Question

A closed coil having 100 turns is rotated in a uniform magnetic field B = 4.0 × 10⁻⁴ T about a diameter which is perpendicular to the field. The angular velocity of rotation is 300 revolutions per minute.

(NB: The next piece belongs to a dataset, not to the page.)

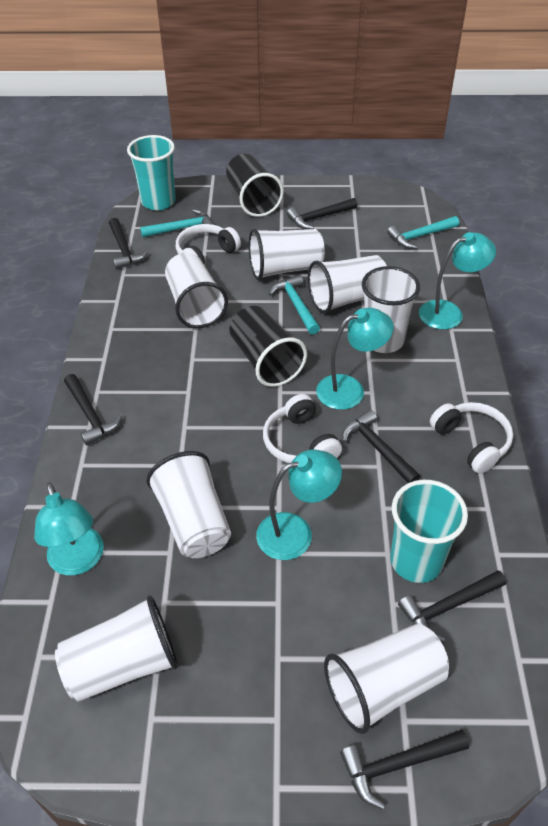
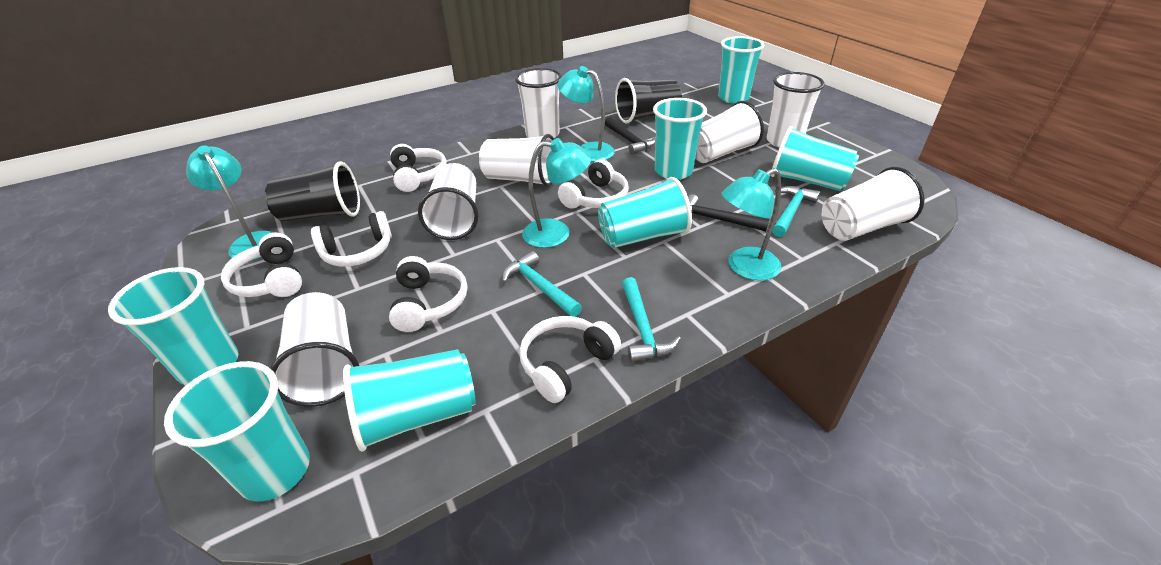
black hammer: 6 -> 2
turquoise cup: 2 -> 7
white headphones: 3 -> 6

The area of the coil is 25 cm² and its resistance is 4.0 Ω. Find (a) the average emf developed in half a turn from a position where the coil is perpendicular to the magnetic field, (b) the average emf in a full turn and (c) the net charge displaced in part (a).

Answer 1

Given:-

Number of turns in the coil, n = 100 turns

Magnetic field, B = 4 × 10⁻⁴

Area of the loop, A = 25 cm² = 25 × 10⁻⁴ m²

(a) When the coil is perpendicular to the field:-

ϕ₁ = nBA

When the coil goes through the half turn:-

ϕ₂ = nBA cos 180° = −nBA

∴ Δϕ = 2nBA

When the coil undergoes 300 revolutions in 1 minute, the angle swept by the coil is

300 × 2π rad/min = 10π rad/s

10π rad is swept in 1 s.

π rad is swept in

\[\left( \frac{1}{10\pi} \right)\pi = \frac{1}{10}  s\]

\[e = \frac{d\phi}{dt} = \frac{2nBA}{dt}\]

\[     = \frac{2 \times 100 \times 4 \times {10}^{- 4} \times 25 \times {10}^{- 4}}{1/10}\]

\[     = 2 \times  {10}^{- 3}   V\]

(b) ϕ₁ = nBA, ϕ₂ = nBA (θ = 360°)

Δϕ = 0, thus emf induced will be zero.

(c) The current flowing in the coil is given by

\[i = \frac{e}{R} = \frac{2 \times {10}^{- 3}}{4} = \frac{1}{2} \times  {10}^{- 3}\]

= 0.5 × 10⁻³ = 5 × 10⁻⁴ A

Hence, the net charge is given by

Q = idt = 5 × 10⁻⁴ × `1/10`

= 5 × 10⁻⁵ C